- Redacted receivers’ report raises serious concerns about Du Val Group
- Irregular accounting, questionable asset values need further investigation
- Level of concerns about financial management of group warranted statutory management
Receivers for the collapsed Du Val property group have highlighted irregular accounting, questioned valuations of assets, and related party transactions which led to the group being placed into statutory management last month.
A redacted initial report from the receivers of accounting firm PwC last month has just been released on High Court orders and it said further investigations were needed into various aspect of the Du Val group’s property and investment businesses.
“There is evidence of irregular accounting entries that have created assets that may not be legitimate and/or for which the recorded value is insufficiently supported.”
The PwC report said there were also concerns about transactions involving a trust run by the Du Val group founders and directors, Kenyon and Charlotte Clarke.
The group was recorded as buying intellectual property from the trust for $15 million, which created a loan balance to the trust, with the balance later reduced to $5.5m.
“As Du Val Group NZ Limited (in Receivership) does not have financial records in Xero we have been unable to determine the associated funds flow supporting these positions,” the report said.
“Further investigation is strongly recommended in this regard, including the basis for the initial purchase transaction and value attached.”
Unsupported valuations
The report also looked at valuations used in offers presented to investors to turn their investments in individual funds into shares in the Du Val Property Group (DVPG).
“The information memorandum referenced an internally produced valuation agreed by the directors of DVPG of $306m to $431m,” the report said, adding there no independent, external valuation.
The Du Val Group was placed into receivership early last month on the application on the Financial Markets Authority after an investigation into the group’s affairs.
The initial receivers’ report, which is the one just released, raised sufficient concerns for the FMA to recommend to the government to take the rarely used step to elevate the action to statutory management.
The receivers also reported evidence of business links and activities overseas, and that some of the Clarke’s personal expenses had been paid by the group.
Commerce Minister Andrew Bayly said at the time the Du Val group had significant liabilities and its position was so complex and large that statutory management was needed to prevent broader harm.

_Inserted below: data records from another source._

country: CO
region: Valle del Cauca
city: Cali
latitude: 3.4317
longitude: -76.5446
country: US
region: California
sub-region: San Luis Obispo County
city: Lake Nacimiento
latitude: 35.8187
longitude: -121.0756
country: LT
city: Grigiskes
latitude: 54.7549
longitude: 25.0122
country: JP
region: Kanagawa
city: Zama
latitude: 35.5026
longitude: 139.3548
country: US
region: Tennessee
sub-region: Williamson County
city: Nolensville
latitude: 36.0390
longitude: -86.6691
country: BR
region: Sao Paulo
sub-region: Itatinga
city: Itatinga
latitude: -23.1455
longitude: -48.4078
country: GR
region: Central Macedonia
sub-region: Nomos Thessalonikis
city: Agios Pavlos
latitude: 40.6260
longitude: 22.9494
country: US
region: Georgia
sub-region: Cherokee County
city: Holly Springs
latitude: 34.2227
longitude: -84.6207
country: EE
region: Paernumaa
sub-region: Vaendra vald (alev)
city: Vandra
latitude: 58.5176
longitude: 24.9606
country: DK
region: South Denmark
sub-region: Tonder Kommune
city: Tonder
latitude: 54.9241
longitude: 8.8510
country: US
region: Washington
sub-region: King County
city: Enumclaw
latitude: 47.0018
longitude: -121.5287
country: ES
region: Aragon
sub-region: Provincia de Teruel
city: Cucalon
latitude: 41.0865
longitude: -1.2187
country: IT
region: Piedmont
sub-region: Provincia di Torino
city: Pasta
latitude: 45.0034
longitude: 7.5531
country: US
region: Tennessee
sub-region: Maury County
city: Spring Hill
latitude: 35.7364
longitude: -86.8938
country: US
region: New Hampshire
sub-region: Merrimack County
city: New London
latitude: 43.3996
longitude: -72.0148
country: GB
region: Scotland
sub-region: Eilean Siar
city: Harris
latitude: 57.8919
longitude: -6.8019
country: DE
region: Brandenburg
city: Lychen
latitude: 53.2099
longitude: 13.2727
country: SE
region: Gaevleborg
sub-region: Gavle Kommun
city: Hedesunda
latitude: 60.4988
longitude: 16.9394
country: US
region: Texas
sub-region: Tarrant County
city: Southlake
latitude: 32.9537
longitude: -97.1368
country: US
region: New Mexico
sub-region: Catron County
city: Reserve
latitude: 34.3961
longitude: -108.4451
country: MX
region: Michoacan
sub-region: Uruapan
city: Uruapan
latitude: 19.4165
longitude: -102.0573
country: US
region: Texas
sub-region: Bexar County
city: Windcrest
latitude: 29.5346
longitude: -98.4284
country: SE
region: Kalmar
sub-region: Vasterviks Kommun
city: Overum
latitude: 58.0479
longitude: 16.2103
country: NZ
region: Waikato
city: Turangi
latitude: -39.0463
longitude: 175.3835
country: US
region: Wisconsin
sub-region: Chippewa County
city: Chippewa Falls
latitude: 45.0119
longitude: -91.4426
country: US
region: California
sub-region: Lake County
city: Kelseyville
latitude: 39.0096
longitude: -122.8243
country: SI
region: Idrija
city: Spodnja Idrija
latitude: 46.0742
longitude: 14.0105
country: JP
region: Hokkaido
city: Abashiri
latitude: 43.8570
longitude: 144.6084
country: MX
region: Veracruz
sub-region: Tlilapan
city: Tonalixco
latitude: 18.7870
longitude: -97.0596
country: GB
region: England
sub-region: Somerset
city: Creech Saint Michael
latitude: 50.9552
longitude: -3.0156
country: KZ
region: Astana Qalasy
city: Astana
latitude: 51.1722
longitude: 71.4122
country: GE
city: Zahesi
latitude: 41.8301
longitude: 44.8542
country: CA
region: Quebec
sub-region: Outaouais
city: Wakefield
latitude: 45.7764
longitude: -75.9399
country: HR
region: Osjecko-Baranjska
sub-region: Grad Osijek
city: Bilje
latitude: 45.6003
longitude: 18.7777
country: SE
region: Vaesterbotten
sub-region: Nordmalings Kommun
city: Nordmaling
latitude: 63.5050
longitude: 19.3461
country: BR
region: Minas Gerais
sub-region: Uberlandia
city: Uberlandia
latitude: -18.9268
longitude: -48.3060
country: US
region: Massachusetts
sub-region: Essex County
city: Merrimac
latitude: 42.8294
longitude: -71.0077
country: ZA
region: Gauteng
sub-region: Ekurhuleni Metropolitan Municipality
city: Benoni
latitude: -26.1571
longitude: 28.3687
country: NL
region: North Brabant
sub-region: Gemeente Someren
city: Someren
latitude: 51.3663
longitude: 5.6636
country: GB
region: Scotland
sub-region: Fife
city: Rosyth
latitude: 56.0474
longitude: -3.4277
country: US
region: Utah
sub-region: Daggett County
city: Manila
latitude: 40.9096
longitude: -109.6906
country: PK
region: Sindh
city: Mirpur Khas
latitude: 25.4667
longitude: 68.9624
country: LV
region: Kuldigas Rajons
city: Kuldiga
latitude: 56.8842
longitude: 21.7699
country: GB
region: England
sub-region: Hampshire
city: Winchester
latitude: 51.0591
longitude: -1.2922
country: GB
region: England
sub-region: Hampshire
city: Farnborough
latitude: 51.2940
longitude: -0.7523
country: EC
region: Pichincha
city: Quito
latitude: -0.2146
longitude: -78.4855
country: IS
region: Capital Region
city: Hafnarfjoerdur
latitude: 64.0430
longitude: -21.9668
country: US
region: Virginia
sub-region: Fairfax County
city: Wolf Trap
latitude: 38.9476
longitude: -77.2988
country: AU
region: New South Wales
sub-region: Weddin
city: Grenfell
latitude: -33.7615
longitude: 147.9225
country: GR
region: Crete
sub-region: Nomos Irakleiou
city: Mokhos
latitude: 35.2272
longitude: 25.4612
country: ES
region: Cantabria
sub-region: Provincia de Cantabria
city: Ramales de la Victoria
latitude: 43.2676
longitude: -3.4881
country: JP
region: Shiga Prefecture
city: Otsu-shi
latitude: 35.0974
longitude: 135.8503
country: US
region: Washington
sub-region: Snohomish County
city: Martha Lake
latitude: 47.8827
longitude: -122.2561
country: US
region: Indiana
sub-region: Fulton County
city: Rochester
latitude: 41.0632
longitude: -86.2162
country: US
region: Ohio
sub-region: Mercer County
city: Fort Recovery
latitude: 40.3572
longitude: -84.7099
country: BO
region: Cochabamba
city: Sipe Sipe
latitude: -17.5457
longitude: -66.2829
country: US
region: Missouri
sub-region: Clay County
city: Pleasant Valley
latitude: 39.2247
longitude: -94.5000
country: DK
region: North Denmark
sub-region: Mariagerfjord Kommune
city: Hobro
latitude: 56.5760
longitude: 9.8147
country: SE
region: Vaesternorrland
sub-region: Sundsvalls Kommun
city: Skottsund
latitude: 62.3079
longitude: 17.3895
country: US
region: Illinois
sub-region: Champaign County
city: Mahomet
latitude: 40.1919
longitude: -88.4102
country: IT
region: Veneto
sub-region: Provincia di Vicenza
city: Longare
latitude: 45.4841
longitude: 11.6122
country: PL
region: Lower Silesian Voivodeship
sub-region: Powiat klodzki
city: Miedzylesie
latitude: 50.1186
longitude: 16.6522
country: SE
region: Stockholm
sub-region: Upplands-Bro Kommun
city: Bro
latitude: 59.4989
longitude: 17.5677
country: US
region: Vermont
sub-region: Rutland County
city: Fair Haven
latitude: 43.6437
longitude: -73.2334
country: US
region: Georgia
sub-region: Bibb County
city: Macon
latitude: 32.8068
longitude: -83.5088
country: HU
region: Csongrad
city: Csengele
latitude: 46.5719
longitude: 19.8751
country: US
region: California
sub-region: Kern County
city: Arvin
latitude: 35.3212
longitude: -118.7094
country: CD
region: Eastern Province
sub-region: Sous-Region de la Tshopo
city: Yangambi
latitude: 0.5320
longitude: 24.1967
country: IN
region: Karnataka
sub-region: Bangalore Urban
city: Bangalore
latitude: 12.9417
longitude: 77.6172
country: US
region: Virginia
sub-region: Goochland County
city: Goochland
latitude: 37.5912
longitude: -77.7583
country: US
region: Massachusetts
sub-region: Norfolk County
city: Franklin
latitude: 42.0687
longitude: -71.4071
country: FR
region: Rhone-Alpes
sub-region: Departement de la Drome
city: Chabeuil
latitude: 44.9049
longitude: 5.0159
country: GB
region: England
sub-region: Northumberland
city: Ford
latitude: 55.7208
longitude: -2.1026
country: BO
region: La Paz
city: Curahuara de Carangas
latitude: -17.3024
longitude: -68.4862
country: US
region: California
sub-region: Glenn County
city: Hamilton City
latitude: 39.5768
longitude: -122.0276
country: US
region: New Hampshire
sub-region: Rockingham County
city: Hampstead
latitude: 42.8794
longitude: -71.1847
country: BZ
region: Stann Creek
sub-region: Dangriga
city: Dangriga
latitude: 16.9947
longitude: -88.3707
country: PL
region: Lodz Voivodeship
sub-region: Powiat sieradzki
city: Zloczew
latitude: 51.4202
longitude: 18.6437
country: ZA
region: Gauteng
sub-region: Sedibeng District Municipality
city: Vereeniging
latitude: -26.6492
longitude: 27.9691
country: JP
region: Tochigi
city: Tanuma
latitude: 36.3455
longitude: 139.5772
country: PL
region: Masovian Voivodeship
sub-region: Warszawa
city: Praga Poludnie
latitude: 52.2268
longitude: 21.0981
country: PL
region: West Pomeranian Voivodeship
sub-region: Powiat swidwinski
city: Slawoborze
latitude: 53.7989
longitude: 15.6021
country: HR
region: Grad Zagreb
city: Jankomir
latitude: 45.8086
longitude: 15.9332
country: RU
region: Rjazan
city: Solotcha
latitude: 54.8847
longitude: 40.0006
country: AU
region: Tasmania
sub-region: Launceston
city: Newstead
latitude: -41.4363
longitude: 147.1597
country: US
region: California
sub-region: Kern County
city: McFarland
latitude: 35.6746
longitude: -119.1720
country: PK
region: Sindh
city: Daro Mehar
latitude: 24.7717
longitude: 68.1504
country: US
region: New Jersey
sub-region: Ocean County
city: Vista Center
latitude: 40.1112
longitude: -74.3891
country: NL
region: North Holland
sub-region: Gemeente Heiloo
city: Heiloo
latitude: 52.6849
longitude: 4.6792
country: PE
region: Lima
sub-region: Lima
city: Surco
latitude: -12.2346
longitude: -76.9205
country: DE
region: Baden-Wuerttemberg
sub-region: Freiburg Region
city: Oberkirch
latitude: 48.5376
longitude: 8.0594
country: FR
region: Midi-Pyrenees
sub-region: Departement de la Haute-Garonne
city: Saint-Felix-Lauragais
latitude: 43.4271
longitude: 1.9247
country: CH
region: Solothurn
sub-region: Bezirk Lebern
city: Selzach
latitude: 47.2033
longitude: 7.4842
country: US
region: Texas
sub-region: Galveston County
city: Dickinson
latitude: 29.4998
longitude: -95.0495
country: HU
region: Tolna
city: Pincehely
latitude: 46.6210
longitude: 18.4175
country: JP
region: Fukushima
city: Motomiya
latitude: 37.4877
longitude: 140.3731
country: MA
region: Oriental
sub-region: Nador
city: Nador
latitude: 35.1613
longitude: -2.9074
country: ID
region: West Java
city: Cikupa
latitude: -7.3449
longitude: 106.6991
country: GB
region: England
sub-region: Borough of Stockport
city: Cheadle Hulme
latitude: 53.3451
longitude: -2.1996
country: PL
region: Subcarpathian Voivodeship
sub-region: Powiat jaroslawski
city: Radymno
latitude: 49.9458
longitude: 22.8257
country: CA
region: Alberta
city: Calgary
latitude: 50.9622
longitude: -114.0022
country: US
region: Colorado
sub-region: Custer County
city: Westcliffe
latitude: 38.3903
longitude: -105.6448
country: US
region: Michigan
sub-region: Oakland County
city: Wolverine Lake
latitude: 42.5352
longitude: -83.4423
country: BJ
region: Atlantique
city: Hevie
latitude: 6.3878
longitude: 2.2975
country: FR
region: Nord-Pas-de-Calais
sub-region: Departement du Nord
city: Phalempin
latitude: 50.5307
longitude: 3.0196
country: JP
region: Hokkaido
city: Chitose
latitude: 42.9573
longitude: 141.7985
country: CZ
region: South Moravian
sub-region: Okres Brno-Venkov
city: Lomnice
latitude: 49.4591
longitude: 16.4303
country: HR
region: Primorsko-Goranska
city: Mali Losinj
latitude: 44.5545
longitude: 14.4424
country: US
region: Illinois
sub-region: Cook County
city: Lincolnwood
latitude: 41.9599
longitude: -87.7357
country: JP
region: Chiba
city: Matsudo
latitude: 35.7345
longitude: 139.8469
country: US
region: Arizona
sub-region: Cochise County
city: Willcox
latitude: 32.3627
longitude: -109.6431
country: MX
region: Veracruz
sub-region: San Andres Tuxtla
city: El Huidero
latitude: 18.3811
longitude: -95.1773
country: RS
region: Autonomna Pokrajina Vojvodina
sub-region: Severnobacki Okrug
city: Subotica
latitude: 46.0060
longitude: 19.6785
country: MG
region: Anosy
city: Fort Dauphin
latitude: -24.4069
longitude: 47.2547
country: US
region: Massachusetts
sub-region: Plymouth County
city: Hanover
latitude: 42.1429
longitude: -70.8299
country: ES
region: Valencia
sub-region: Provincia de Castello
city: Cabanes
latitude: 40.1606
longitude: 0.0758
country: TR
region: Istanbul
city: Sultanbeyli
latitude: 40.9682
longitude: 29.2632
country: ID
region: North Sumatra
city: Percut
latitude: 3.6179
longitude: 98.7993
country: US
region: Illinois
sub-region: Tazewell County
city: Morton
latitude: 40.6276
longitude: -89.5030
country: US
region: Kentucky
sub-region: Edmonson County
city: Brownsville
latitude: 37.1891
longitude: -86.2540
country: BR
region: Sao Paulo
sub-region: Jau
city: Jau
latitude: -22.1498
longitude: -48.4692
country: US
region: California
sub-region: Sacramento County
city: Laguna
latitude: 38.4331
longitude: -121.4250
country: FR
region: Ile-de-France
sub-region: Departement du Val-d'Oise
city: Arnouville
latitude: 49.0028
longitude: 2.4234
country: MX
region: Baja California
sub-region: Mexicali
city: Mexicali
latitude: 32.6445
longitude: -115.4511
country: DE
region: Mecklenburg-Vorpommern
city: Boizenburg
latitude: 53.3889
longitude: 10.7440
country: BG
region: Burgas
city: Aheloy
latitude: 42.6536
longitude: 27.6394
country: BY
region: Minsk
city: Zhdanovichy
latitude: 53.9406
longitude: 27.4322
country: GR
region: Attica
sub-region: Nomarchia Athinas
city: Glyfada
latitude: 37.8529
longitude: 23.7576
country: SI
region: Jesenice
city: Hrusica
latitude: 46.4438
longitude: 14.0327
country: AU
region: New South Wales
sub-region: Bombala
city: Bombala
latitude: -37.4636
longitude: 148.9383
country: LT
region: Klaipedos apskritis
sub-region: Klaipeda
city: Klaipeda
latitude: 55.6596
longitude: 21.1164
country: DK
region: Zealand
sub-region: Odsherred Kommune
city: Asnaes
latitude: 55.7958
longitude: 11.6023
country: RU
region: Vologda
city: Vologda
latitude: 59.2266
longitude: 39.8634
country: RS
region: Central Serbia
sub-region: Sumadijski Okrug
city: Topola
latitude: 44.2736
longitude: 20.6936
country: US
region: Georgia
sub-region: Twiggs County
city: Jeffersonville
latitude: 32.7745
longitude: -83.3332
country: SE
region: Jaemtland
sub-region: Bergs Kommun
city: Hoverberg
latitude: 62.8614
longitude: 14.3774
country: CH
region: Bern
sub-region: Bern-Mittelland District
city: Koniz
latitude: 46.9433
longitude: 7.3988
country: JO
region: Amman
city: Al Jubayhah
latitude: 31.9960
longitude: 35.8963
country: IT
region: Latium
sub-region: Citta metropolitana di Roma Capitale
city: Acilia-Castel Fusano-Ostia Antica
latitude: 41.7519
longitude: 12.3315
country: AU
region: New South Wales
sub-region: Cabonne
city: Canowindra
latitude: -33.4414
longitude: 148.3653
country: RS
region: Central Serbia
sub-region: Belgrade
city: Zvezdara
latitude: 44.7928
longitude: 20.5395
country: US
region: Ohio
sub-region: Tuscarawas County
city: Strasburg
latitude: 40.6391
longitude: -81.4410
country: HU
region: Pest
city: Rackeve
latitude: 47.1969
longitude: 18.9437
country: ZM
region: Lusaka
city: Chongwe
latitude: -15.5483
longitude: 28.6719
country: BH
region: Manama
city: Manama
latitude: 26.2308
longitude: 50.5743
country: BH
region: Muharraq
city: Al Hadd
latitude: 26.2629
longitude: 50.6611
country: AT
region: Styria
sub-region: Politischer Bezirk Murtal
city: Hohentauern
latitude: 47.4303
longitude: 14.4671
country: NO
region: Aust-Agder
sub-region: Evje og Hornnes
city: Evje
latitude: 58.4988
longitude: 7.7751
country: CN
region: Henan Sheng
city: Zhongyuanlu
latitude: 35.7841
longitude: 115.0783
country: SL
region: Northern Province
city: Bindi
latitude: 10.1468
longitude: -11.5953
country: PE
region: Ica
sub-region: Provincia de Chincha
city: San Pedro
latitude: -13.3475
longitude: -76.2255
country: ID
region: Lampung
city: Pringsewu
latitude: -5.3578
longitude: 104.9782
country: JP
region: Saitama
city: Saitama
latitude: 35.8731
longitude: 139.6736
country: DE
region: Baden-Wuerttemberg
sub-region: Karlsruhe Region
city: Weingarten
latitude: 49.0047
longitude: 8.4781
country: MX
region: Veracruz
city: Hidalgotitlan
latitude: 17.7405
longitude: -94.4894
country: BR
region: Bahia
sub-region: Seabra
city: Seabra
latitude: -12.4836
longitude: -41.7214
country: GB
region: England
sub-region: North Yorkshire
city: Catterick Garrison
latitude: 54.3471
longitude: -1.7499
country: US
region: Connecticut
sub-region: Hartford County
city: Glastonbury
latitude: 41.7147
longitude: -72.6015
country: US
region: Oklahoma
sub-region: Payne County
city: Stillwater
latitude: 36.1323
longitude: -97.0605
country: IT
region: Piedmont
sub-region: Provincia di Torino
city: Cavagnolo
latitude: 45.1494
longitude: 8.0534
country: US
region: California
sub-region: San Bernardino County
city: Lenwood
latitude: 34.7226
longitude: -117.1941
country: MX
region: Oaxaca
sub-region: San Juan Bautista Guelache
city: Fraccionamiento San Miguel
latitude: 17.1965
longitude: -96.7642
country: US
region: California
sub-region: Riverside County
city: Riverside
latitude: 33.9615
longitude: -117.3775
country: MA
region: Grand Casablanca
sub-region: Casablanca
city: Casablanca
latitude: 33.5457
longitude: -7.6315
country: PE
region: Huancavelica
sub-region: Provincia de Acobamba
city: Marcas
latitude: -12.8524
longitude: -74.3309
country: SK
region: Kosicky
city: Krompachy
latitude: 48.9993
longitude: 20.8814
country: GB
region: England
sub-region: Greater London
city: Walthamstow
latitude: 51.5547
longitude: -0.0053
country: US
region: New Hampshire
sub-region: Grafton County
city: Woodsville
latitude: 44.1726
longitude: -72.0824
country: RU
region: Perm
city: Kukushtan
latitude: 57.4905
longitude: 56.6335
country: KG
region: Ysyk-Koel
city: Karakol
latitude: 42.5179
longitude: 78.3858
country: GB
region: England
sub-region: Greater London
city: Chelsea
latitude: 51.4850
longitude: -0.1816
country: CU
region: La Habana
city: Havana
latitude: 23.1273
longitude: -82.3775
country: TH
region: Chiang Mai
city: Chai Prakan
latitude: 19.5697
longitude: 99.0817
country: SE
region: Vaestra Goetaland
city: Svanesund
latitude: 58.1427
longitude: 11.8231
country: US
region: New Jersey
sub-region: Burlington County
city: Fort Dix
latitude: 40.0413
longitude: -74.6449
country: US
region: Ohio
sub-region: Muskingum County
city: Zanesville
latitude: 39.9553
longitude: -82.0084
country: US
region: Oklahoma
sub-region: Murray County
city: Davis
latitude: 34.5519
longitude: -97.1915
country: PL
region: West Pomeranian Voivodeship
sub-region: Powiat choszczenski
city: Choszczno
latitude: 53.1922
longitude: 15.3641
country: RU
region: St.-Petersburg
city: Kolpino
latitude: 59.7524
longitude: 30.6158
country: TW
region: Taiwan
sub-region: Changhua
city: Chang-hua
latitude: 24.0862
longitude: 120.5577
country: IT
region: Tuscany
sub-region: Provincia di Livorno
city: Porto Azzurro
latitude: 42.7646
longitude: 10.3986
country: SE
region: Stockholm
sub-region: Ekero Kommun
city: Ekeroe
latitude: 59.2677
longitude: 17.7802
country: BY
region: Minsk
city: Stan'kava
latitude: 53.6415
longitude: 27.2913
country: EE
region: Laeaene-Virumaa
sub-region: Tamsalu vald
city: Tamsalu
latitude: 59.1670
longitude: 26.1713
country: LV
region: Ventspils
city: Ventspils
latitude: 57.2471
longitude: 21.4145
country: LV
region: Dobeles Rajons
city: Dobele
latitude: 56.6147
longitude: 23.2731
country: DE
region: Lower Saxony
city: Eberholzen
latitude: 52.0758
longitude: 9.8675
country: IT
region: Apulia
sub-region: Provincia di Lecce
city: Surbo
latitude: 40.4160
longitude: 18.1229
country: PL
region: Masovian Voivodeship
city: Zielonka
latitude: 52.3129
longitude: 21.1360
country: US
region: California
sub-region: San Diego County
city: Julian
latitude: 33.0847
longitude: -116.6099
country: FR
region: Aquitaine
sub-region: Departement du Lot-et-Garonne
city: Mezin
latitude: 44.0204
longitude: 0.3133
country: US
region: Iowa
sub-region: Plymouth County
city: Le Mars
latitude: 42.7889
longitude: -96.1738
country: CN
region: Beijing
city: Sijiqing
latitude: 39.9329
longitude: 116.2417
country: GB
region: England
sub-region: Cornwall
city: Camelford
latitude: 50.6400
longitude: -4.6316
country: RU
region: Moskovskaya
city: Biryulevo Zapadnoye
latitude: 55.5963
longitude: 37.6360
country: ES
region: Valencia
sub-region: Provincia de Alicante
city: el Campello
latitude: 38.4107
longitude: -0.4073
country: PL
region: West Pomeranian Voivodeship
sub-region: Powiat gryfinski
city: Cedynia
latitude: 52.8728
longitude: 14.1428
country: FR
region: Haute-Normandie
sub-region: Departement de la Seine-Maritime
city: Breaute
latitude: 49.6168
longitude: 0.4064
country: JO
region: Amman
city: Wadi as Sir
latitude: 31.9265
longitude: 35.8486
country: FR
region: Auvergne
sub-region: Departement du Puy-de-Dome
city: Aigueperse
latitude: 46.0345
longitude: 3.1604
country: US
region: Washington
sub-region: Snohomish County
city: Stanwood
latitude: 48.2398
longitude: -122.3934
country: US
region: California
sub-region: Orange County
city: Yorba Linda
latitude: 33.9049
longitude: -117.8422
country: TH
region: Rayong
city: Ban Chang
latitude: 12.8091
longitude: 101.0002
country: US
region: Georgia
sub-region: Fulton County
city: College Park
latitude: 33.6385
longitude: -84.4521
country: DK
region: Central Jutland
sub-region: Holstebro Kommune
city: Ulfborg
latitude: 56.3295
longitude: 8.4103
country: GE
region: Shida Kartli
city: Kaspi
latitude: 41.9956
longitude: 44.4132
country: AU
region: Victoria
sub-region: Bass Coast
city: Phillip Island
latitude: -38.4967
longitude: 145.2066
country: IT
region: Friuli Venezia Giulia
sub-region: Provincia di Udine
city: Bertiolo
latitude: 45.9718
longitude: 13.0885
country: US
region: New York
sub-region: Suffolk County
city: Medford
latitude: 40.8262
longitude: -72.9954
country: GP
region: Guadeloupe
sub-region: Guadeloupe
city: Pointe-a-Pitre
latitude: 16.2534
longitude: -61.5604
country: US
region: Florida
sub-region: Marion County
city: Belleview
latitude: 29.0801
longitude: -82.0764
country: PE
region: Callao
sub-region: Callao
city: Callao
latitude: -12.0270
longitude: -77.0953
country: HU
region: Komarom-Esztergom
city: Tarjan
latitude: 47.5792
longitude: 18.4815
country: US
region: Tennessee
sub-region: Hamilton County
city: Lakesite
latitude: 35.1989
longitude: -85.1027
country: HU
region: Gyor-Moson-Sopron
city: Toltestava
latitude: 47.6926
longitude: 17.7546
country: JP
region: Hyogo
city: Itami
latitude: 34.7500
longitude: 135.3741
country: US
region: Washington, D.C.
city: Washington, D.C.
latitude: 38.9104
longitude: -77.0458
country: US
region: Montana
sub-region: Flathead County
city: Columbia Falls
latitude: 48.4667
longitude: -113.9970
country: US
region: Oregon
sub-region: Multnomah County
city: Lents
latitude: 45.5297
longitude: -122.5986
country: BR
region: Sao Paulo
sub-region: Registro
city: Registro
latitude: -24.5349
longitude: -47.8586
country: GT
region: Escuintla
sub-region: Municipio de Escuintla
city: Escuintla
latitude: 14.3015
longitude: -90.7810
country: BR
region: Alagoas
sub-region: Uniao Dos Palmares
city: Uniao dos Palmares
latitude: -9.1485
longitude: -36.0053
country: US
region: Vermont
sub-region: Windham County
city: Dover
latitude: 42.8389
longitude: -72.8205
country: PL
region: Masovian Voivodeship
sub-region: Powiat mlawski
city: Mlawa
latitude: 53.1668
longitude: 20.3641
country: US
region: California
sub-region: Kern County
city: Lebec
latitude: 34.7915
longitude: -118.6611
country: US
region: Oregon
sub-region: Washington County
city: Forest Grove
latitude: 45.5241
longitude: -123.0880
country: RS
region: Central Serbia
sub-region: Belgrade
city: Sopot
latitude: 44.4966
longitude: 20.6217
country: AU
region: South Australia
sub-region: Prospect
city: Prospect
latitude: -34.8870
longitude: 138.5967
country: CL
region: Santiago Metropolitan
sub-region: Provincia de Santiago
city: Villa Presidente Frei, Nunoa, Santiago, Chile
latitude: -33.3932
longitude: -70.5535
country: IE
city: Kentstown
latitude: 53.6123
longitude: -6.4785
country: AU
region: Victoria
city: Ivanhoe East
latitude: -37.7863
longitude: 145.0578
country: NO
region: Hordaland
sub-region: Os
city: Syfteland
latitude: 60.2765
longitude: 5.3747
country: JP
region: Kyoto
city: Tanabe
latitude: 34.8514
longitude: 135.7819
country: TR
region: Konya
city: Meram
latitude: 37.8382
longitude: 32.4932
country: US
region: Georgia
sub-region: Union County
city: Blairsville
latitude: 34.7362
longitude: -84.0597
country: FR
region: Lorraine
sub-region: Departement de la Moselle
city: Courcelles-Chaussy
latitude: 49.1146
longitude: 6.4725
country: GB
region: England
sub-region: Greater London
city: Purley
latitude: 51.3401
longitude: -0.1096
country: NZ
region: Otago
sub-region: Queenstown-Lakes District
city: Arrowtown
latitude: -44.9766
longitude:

One of the receivers, John Fisk, put the extent of the financial shortfall in the group as high as $250m.
There were four core Du Val corporations and 20 associated limited partnerships, and 46 subsidiaries. One subsidiary was excluded as it was 50 percent owned by a third party and operated independently of the Du Val Group.
Du Val Group investment funds were aimed at so-called wholesale investors, deemed to be experienced and knowledgeable about such investments. About 120 investors were involved in the group when it went into receivership.
The PwC receivers said statutory management would provide certainty to all parties and allow work to continue on Du Val’s active construction projects.